Tre sorelle difendono la gioia sacerdotale, ha aggiunto Papa Francesco: «sorella povertà, sorella fedeltà e sorella obbedienza». Prima sorella: la povertà. «Il sacerdote è povero di gioia meramente umana: ha rinunciato a tanto! E poiché è povero, lui, che dà tante cose agli altri, la sua gioia deve chiederla al Signore e al popolo fedele di Dio. Non deve procurarsela da sé». «Molti, parlando della crisi di identità sacerdotale, non tengono conto che l’identità presuppone appartenenza.
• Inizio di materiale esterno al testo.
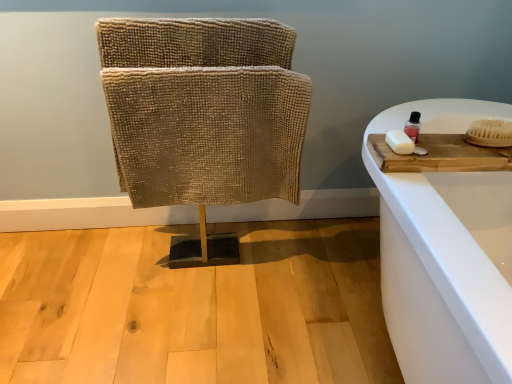
Question: Is transparent plastic bottle at upper right taller than wooden cutting board at right?

Choices:
 (A) no
 (B) yes

Answer: (B)

Question: Can you confirm if transparent plastic bottle at upper right is bigger than wooden cutting board at right?

Choices:
 (A) yes
 (B) no

Answer: (B)

Question: From a real-world perspective, is transparent plastic bottle at upper right located beneath wooden cutting board at right?

Choices:
 (A) yes
 (B) no

Answer: (B)

Question: From a real-world perspective, is transparent plastic bottle at upper right located higher than wooden cutting board at right?

Choices:
 (A) no
 (B) yes

Answer: (B)

Question: Is transparent plastic bottle at upper right to the left of wooden cutting board at right from the viewer's perspective?

Choices:
 (A) yes
 (B) no

Answer: (A)

Question: From the image's perspective, relative to white bristle brush at right, is white matte soap at right above or below?

Choices:
 (A) below
 (B) above

Answer: (A)

Question: Relative to white bristle brush at right, is white matte soap at right in front or behind?

Choices:
 (A) front
 (B) behind

Answer: (A)

Question: In terms of height, does white matte soap at right look taller or shorter compared to white bristle brush at right?

Choices:
 (A) tall
 (B) short

Answer: (B)

Question: In terms of width, does white matte soap at right look wider or thinner when compared to white bristle brush at right?

Choices:
 (A) wide
 (B) thin

Answer: (B)

Question: Is point (477, 125) positioned closer to the camera than point (153, 61)?

Choices:
 (A) farther
 (B) closer

Answer: (B)

Question: From a real-world perspective, is white bristle brush at right above or below beige textured fabric at center?

Choices:
 (A) above
 (B) below

Answer: (A)

Question: Considering the positions of white bristle brush at right and beige textured fabric at center in the image, is white bristle brush at right taller or shorter than beige textured fabric at center?

Choices:
 (A) short
 (B) tall

Answer: (A)

Question: Is white bristle brush at right bigger or smaller than beige textured fabric at center?

Choices:
 (A) big
 (B) small

Answer: (B)

Question: Choose the correct answer: Is beige textured fabric at center inside white matte soap at right or outside it?

Choices:
 (A) outside
 (B) inside

Answer: (A)

Question: From their relative heights in the image, would you say beige textured fabric at center is taller or shorter than white matte soap at right?

Choices:
 (A) short
 (B) tall

Answer: (B)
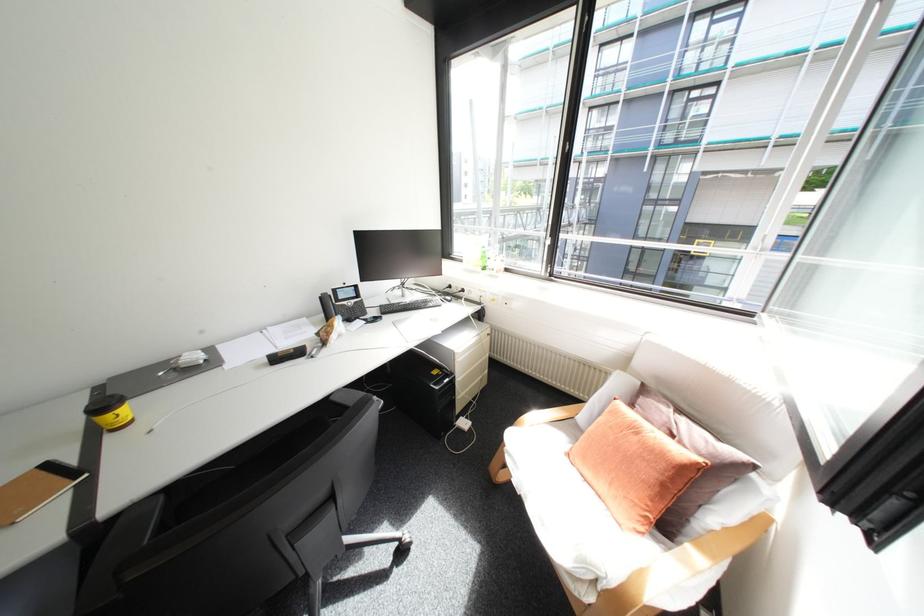
Where is `brown pillow`? The width and height of the screenshot is (924, 616). brown pillow is located at coordinates (690, 459).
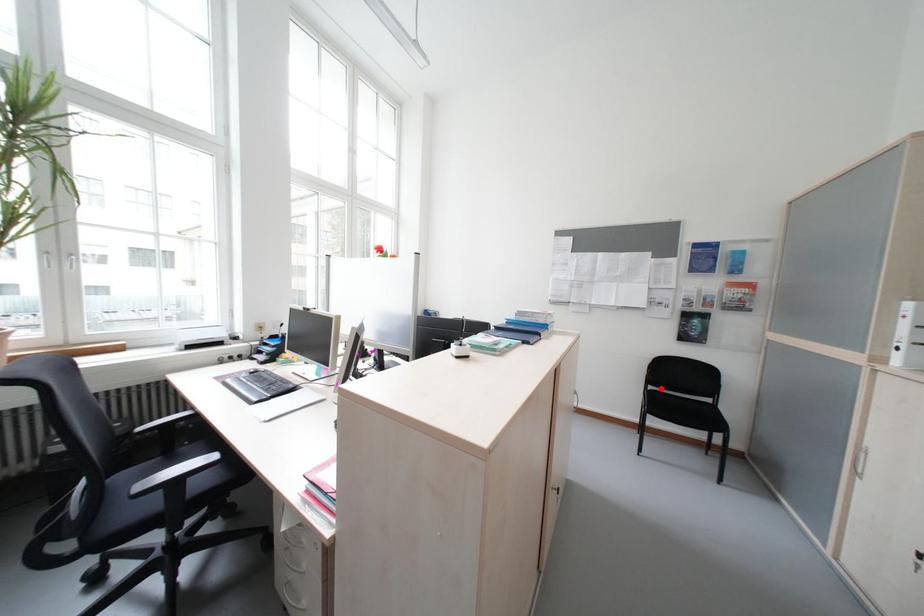
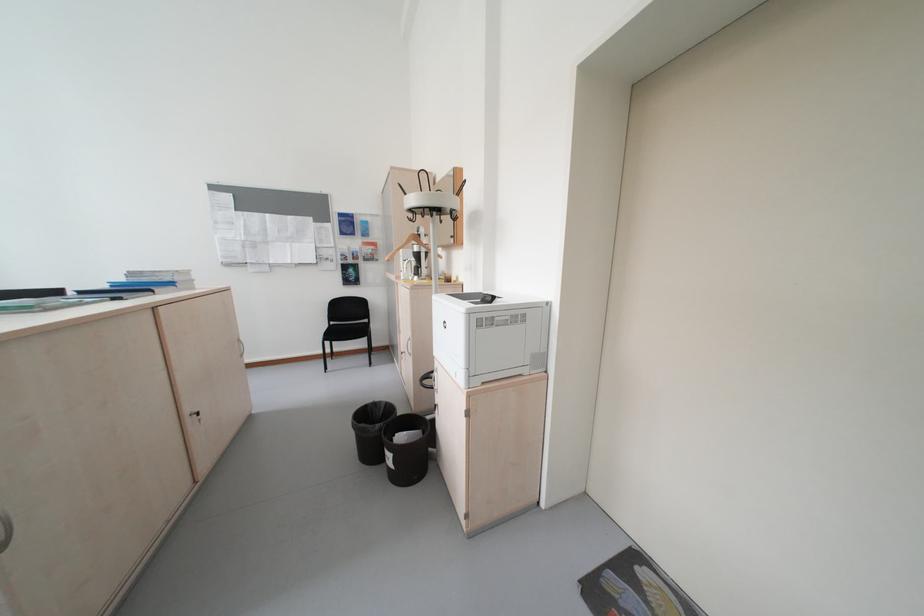
Question: I am providing you with two images of the same scene from different viewpoints. Image1 has a red point marked. In image2, the corresponding 3D location appears at what relative position? Reply with the corresponding letter.

Choices:
 (A) Closer
 (B) Farther

Answer: (A)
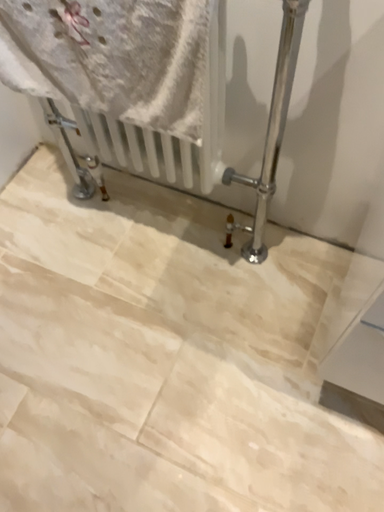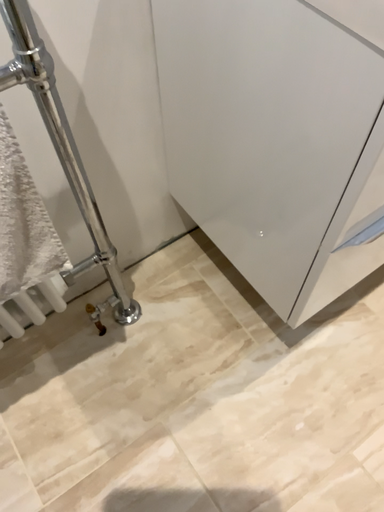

Non c’è identità – e pertanto gioia di vivere – senza appartenenza». Di qui nascono tante crisi dei sacerdoti. «Il sacerdote che pretende di trovare l’identità sacerdotale indagando introspettivamente nella propria interiorità forse non trova altro che segnali che dicono “uscita”: esci da te stesso». «Se non esci da te stesso, l’olio diventa rancido e l’unzione non può essere feconda».
Seconda sorella: la fedeltà, «una sempre nuova fedeltà all’unica Sposa, la Chiesa. Qui è la chiave della fecondità». Non una Chiesa inventata. Questa Chiesa, qui e oggi. La seconda sorella richiama così la terza: l’obbedienza «alla Chiesa nella Gerarchia che ci dà, per così dire, non solo l’ambito più esterno dell’obbedienza: la parrocchia alla quale sono inviato, le facoltà del ministero, quell’incarico particolare… bensì anche l’unione con Dio Padre, dal quale deriva ogni paternità».
«In questo Giovedì Santo – ha detto il Papa – chiedo al Signore Gesù che conservi il brillare gioioso negli occhi dei nuovi ordinati, che partono per “mangiarsi” il mondo, per consumarsi in mezzo al popolo fedele di Dio, che gioiscono preparando la prima omelia, la prima Messa, il primo Battesimo, la prima Confessione…». Ma questa «gioia della partenza» spesso si perde con gli anni. Non ci si deve rassegnare alla perdita della gioia sacerdotale. Quando è perduta può tornare, se la si ravviva e si prega. E può rimanere anche nei sacerdoti anziani e malati. «È la gioia della Croce, che promana dalla consapevolezza di avere un tesoro incorruttibile in un vaso di creta che si va disfacendo». C’è anche «la gioia di passare la fiaccola, la gioia di veder crescere i figli dei figli e di salutare, sorridendo e con mitezza, le promesse, in quella speranza che non delude».